▸ Passage provided
This species grows rooted in the mud of stagnant to slow-flowing water, including streams, smaller rivers, lakes, ponds, sloughs, and ditches. In some states in the U.S., it is now regarded as a weed. Fanwort stems become brittle in late summer, which causes the plant to break apart, facilitating its distribution and invasion of new water bodies. It produces by seed, but vegetative reproduction seems to be its main vehicle for spreading to new waters. Growth of 50 mm a day has been reported in Lake Macdonald in Queensland, Australia.

Use in the aquarium trade has led to some species being introduced to other parts of the world, such as Australia, where Cabomba caroliniana it is a nationally declared weed. Having arrived in 1967, it spread rapidly in waterways and out-competed native plants, threatening water supplies, especially along the eastern side of the continent. It is a weed of national significance in Australia.

It is also on the list of invasive alien species of concern in the European Union. The latter implies that the species cannot be traded nor commercialised. The EU forbids trading and selling of the plant and requires people possessing it before the regulation went into force to take appropriate measures to prevent it from spreading.

▸ Work order A
Copy the fanwort passage word for word. Begin at the words that contain "This species grows" and stop after "in Queensland, Australia.".
▸ Work order B
Please proceed with the fanwort passage from its final sentence, writing new text that follows on from it.

▸ Entries provided
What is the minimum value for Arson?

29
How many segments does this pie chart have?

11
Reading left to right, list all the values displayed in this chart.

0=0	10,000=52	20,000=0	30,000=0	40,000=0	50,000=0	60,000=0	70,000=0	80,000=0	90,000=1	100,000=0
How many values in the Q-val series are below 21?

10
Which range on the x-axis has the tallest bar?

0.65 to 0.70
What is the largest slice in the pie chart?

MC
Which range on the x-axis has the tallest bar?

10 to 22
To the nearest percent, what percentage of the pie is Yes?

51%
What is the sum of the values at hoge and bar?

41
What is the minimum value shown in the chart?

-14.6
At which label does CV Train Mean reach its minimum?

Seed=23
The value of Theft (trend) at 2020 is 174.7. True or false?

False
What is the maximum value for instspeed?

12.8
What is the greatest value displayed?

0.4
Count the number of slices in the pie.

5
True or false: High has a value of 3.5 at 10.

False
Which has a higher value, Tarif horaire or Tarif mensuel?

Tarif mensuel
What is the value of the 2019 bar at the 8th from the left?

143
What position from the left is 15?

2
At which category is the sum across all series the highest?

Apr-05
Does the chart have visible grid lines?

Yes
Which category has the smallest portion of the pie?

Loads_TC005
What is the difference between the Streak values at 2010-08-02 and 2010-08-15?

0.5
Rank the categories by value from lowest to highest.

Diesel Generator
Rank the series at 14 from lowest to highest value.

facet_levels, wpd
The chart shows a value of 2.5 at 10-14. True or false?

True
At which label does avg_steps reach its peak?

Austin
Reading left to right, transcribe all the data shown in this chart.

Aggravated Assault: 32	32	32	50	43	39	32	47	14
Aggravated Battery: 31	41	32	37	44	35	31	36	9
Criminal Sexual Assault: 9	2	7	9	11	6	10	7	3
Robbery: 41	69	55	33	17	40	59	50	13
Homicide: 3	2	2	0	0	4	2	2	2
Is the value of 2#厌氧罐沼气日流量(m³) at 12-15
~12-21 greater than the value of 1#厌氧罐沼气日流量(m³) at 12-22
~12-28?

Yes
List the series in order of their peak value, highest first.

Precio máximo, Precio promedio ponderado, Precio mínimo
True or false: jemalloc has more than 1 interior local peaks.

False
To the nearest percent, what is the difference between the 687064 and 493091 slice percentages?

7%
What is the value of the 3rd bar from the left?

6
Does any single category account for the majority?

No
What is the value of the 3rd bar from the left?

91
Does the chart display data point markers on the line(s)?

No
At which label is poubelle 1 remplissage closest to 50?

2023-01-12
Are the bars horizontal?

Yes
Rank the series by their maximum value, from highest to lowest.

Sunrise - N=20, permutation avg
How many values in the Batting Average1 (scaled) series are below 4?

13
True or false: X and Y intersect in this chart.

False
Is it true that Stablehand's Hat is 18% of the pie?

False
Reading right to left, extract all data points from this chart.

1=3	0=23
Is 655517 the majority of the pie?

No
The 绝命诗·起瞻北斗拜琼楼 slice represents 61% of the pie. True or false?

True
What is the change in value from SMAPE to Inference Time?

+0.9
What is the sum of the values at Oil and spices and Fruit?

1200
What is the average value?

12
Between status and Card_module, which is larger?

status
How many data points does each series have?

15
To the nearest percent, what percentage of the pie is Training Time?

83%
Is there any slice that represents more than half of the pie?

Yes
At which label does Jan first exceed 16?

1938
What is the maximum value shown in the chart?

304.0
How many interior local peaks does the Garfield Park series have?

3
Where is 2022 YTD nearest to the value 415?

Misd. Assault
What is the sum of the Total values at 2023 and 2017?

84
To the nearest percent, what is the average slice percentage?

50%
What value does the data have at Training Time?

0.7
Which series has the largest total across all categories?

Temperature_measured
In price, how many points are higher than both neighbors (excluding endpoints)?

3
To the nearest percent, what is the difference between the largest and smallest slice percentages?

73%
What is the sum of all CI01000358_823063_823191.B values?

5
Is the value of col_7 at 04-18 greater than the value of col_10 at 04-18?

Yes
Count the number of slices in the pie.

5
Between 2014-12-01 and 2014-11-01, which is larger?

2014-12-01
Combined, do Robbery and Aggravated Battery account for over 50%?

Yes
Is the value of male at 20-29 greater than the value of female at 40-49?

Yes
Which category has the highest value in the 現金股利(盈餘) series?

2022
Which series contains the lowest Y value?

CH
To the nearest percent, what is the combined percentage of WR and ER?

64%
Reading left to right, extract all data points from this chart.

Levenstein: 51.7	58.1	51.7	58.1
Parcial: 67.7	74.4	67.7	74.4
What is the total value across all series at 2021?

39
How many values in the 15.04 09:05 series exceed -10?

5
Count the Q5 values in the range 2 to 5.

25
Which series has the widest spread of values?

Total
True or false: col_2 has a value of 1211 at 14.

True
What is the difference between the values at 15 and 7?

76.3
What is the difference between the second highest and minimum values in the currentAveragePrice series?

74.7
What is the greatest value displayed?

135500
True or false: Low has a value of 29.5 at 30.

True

▸ Answer box A
This species grows rooted in the mud of stagnant to slow-flowing water, including streams, smaller rivers, lakes, ponds, sloughs, and ditches. In some states in the U.S., it is now regarded as a weed. Fanwort stems become brittle in late summer, which causes the plant to break apart, facilitating its distribution and invasion of new water bodies. It produces by seed, but vegetative reproduction seems to be its main vehicle for spreading to new waters. Growth of 50 mm a day has been reported in Lake Macdonald in Queensland, Australia.

▸ Answer box B
===Control measures===
As of July 2023 a trial is under way to control the weed by introducing a tiny South American beetle, Hydrotimetes natans, or Cabomba weevil, into Lake Macdonald and Lake Kurwongbah in Queensland. The species is being bred in a nursery at Kurwongbah, with a view to national introduction for biological control of the weed. The larvae of the weevil damage the plant by tunnelling through its stems, breaking them down and causing fungal infections which hinder their ability to reproduce. It has been found that only the insect mostly feeds on Cabomba, and does not affect any native plants.

==Conservation==
The NatureServe conservation status is G5 Secure.